Problem to work on: Give the data again in full. Keep every line the same.

===== Data section

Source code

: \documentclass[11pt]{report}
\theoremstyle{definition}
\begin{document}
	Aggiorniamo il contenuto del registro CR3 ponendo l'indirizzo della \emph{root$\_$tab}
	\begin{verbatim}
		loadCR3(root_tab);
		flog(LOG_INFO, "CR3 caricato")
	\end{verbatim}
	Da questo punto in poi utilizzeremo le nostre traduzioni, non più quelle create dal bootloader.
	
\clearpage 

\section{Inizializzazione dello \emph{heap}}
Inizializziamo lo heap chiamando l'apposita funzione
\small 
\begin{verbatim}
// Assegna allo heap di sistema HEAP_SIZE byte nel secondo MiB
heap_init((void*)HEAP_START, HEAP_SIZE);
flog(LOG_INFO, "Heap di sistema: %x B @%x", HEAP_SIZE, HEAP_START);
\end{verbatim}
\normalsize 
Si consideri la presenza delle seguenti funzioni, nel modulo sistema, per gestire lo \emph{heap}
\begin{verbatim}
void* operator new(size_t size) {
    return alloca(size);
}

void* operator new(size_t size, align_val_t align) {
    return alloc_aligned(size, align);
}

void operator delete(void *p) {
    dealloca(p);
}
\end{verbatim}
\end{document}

==========

Answer to this exercise:
Source code

: \documentclass[11pt]{report}
\theoremstyle{definition}
\begin{document}
	Aggiorniamo il contenuto del registro CR3 ponendo l'indirizzo della \emph{root$\_$tab}
	\begin{verbatim}
		loadCR3(root_tab);
		flog(LOG_INFO, "CR3 caricato")
	\end{verbatim}
	Da questo punto in poi utilizzeremo le nostre traduzioni, non più quelle create dal bootloader.
	
\clearpage 

\section{Inizializzazione dello \emph{heap}}
Inizializziamo lo heap chiamando l'apposita funzione
\small 
\begin{verbatim}
// Assegna allo heap di sistema HEAP_SIZE byte nel secondo MiB
heap_init((void*)HEAP_START, HEAP_SIZE);
flog(LOG_INFO, "Heap di sistema: %x B @%x", HEAP_SIZE, HEAP_START);
\end{verbatim}
\normalsize 
Si consideri la presenza delle seguenti funzioni, nel modulo sistema, per gestire lo \emph{heap}
\begin{verbatim}
void* operator new(size_t size) {
    return alloca(size);
}

void* operator new(size_t size, align_val_t align) {
    return alloc_aligned(size, align);
}

void operator delete(void *p) {
    dealloca(p);
}
\end{verbatim}
\end{document}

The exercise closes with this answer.